● TASK 1: Copy the forum thread on Lyft's navigation starting at "## fermatamew (Mar" and ending at "destination inconsistent, etc.)", but change "interface" to "app".
● TASK 2: Write a continuation of the forum thread on Lyft's navigation, picking up right after its final line.

+++ GIVEN TEXT +++

I'm afraid they absolutely do use Google's API. I do, however, agree that Lyft has mismanaged that code so badly as to be unrecognizable as Google......at all.


----------



## fermatamew (Mar 9, 2017)

Bork_Bork_Bork said:


> I'm afraid they absolutely do use Google's API. I do, however, agree that Lyft has mismanaged that code so badly as to be unrecognizable as Google......at all.


I don't want this to sound snarky - honest question: If they use Google, then why are their directions actually different than google's? (And even if their underlying navigation was the same, you have to admit their interface is horrible. Visuals are poor, timing of turns is bad, distance and time to destination inconsistent, etc.)


----------



## Bork_Bork_Bork (May 20, 2019)

+++ INPUT DATA +++

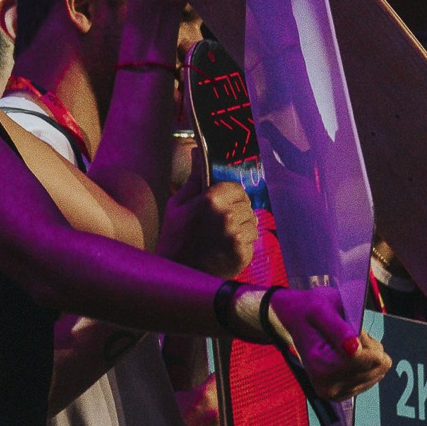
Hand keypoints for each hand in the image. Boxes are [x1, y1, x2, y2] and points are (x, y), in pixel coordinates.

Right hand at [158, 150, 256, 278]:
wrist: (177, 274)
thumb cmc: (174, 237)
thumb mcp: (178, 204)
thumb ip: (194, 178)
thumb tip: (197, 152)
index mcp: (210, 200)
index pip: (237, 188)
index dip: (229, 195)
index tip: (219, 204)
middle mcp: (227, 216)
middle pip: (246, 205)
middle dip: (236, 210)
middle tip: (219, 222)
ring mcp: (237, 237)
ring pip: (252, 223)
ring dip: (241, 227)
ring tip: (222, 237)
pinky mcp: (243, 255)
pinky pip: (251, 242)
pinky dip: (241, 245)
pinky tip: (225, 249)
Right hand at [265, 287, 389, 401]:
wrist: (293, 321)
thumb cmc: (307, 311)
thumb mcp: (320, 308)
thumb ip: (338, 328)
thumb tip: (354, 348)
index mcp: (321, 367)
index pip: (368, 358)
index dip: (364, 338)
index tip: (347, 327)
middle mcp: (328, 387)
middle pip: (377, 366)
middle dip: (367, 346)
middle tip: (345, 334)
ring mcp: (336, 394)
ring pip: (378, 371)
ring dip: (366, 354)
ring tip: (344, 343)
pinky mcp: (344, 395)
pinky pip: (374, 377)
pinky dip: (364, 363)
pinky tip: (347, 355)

+++
+++ INPUT DATA +++

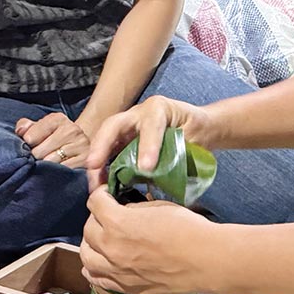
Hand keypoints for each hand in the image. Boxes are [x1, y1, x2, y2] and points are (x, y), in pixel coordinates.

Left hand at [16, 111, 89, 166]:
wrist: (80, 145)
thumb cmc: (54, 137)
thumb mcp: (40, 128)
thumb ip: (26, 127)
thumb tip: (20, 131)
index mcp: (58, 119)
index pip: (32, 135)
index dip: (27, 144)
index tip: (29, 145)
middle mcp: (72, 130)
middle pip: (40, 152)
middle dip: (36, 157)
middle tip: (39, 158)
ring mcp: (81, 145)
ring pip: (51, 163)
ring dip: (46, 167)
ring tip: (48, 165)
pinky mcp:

+++
+++ INPUT DATA +++

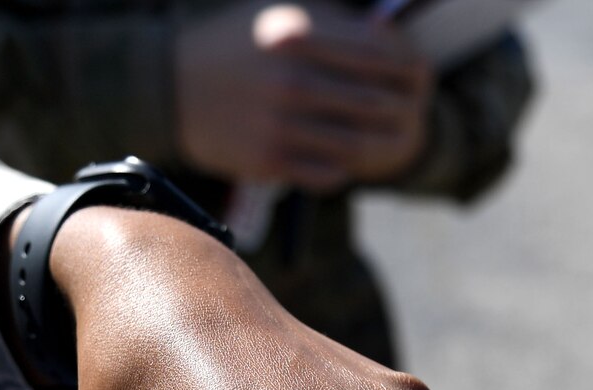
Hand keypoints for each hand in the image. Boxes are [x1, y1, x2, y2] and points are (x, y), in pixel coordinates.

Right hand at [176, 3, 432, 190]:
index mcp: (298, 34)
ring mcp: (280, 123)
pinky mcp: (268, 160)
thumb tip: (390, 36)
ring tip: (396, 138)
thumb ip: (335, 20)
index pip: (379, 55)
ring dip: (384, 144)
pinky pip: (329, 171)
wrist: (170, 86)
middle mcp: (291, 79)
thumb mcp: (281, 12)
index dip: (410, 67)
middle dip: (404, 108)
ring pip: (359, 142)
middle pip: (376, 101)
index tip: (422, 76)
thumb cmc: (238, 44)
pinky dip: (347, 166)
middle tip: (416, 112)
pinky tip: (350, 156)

+++

● WRITTEN ANSWER 1:
## fermatamew (Mar 9, 2017)

Bork_Bork_Bork said:


> I'm afraid they absolutely do use Google's API. I do, however, agree that Lyft has mismanaged that code so badly as to be unrecognizable as Google......at all.


I don't want this to sound snarky - honest question: If they use Google, then why are their directions actually different than google's? (And even if their underlying navigation was the same, you have to admit their app is horrible. Visuals are poor, timing of turns is bad, distance and time to destination inconsistent, etc.)

● WRITTEN ANSWER 2:
fermatamew said:


> I don't want this to sound snarky - honest question: If they use Google, then why are their directions actually different than google's? (And even if their underlying navigation was the same, you have to admit their interface is horrible. Visuals are poor, timing of turns is bad, distance and time to destination inconsistent, etc.)


I'm totally in agreement with you. I can't answer that. I run 2 navigation programs, not for any other reason, other than they will lie their asses off regarding mileage.

Google Maps, side by side, is often different. I've no idea why.....and as you've said.....looks and acts like crap.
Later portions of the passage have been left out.